### Task statement:
All the lines below need to be output exactly, apart from any images.

*** Provided records

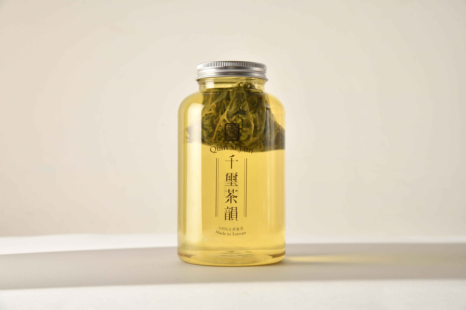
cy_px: 155
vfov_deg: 19.5
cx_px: 233
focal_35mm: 70
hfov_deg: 28.8
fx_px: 906
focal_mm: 70
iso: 1600
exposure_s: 1/125
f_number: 9
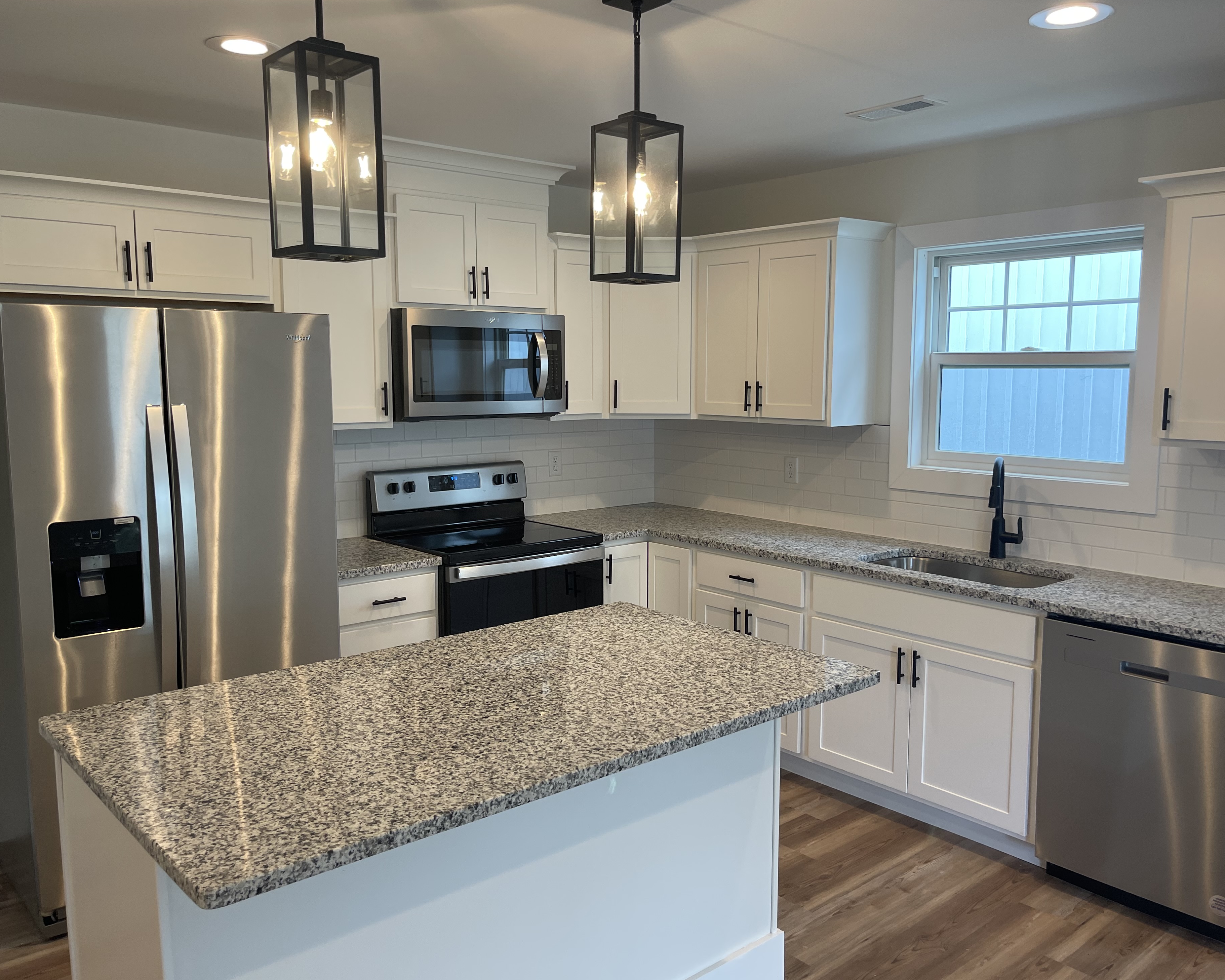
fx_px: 979
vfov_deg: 53.2
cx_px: 628
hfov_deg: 64.1
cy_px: 477
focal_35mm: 27
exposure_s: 1/120
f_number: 1.6
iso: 100
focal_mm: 5.1
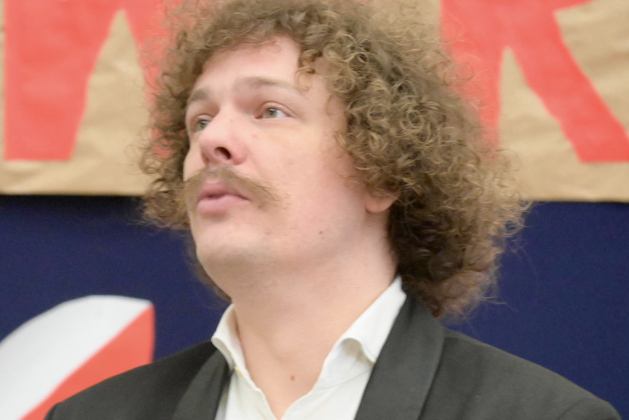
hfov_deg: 3.8
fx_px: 9539
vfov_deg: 2.5
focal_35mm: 546
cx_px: 271
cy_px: 316
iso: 5600
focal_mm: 200
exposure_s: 1/60
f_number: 6
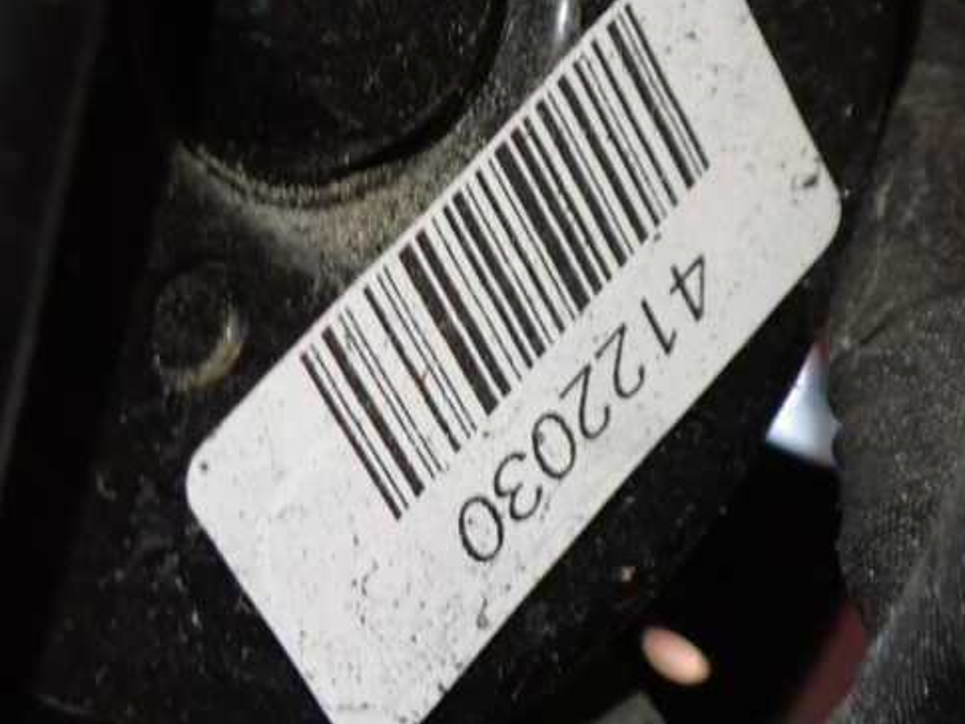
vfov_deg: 12.0
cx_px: 566
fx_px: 3457
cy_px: 377
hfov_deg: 15.9
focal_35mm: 124
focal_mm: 18
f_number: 4.9
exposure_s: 1/25
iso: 1000
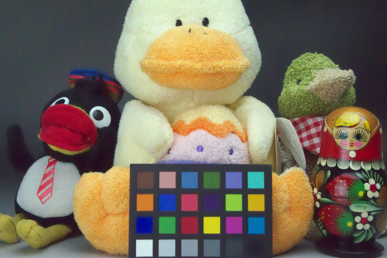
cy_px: 108
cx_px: 188
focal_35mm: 52
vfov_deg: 26.1
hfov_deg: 38.5
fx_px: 554
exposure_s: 1/1600
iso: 12800
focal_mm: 29
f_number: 10
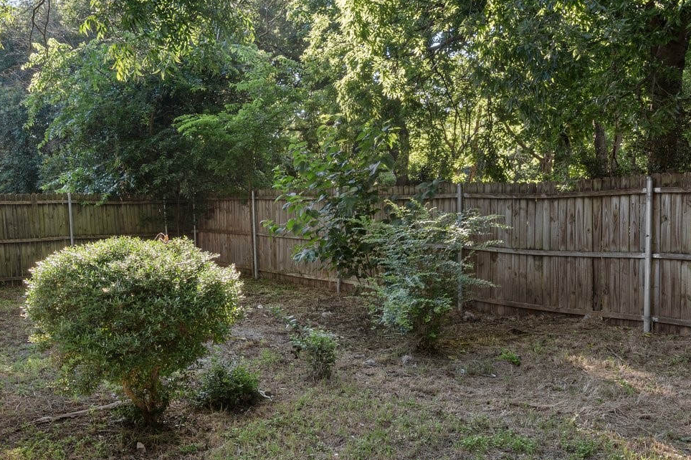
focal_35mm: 34
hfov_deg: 54.6
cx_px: 226
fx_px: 652
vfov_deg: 38.9
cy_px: 235
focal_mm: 16
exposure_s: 1/5
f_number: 8
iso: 400
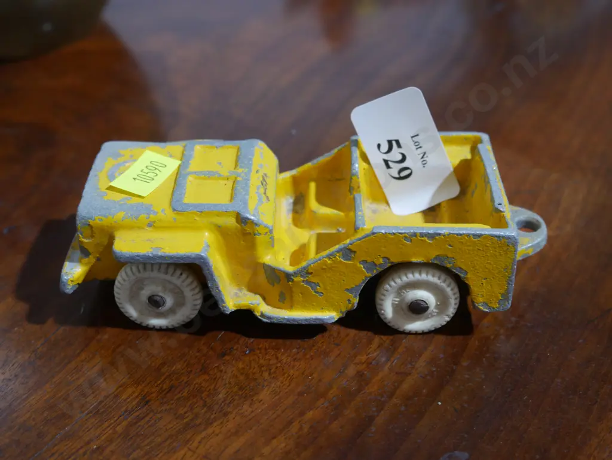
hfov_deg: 39.6
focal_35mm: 48
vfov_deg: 30.3
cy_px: 230
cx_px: 306
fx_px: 849
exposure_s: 1/60
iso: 800
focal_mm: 24
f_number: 5.2
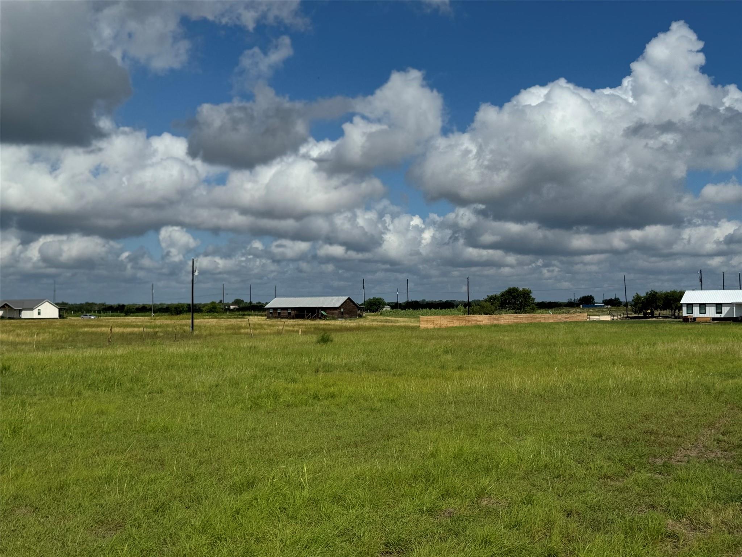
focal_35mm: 48
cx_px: 371
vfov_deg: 30.3
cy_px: 278
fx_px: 1029
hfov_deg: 39.7
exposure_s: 1/12500
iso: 64
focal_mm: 6.76
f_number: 1.78
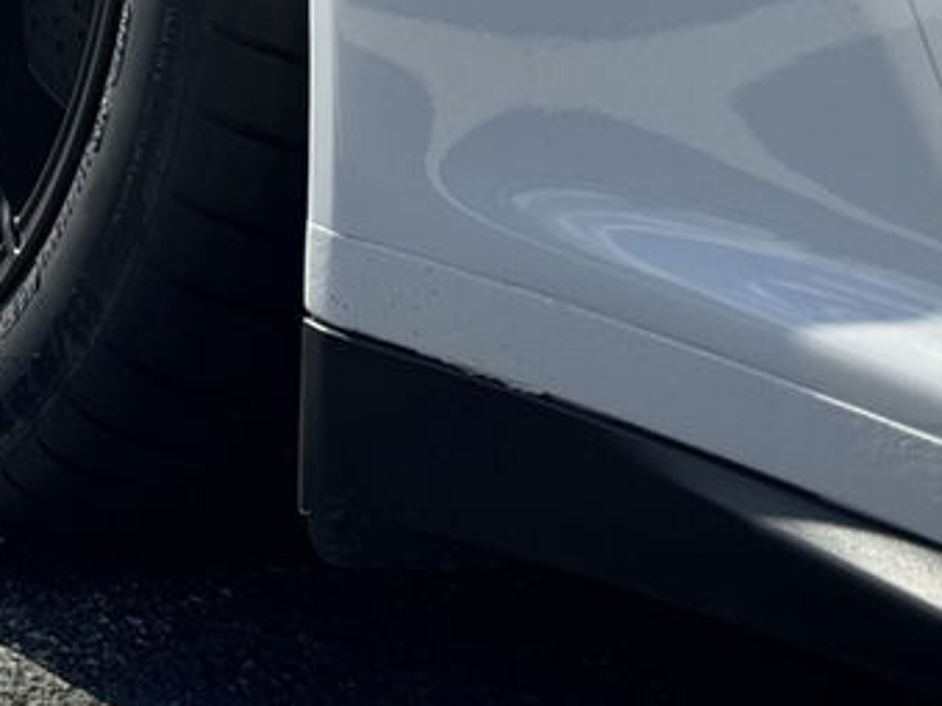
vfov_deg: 9.9
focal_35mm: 145
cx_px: -172
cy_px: -359
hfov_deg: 13.3
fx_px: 3944
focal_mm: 6.76
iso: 64
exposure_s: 1/4310
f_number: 1.78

******

### Task answer:
cy_px: 155
vfov_deg: 19.5
cx_px: 233
focal_35mm: 70
hfov_deg: 28.8
fx_px: 906
focal_mm: 70
iso: 1600
exposure_s: 1/125
f_number: 9
fx_px: 979
vfov_deg: 53.2
cx_px: 628
hfov_deg: 64.1
cy_px: 477
focal_35mm: 27
exposure_s: 1/120
f_number: 1.6
iso: 100
focal_mm: 5.1
hfov_deg: 3.8
fx_px: 9539
vfov_deg: 2.5
focal_35mm: 546
cx_px: 271
cy_px: 316
iso: 5600
focal_mm: 200
exposure_s: 1/60
f_number: 6
vfov_deg: 12.0
cx_px: 566
fx_px: 3457
cy_px: 377
hfov_deg: 15.9
focal_35mm: 124
focal_mm: 18
f_number: 4.9
exposure_s: 1/25
iso: 1000
cy_px: 108
cx_px: 188
focal_35mm: 52
vfov_deg: 26.1
hfov_deg: 38.5
fx_px: 554
exposure_s: 1/1600
iso: 12800
focal_mm: 29
f_number: 10
focal_35mm: 34
hfov_deg: 54.6
cx_px: 226
fx_px: 652
vfov_deg: 38.9
cy_px: 235
focal_mm: 16
exposure_s: 1/5
f_number: 8
iso: 400
hfov_deg: 39.6
focal_35mm: 48
vfov_deg: 30.3
cy_px: 230
cx_px: 306
fx_px: 849
exposure_s: 1/60
iso: 800
focal_mm: 24
f_number: 5.2
focal_35mm: 48
cx_px: 371
vfov_deg: 30.3
cy_px: 278
fx_px: 1029
hfov_deg: 39.7
exposure_s: 1/12500
iso: 64
focal_mm: 6.76
f_number: 1.78
vfov_deg: 9.9
focal_35mm: 145
cx_px: -172
cy_px: -359
hfov_deg: 13.3
fx_px: 3944
focal_mm: 6.76
iso: 64
exposure_s: 1/4310
f_number: 1.78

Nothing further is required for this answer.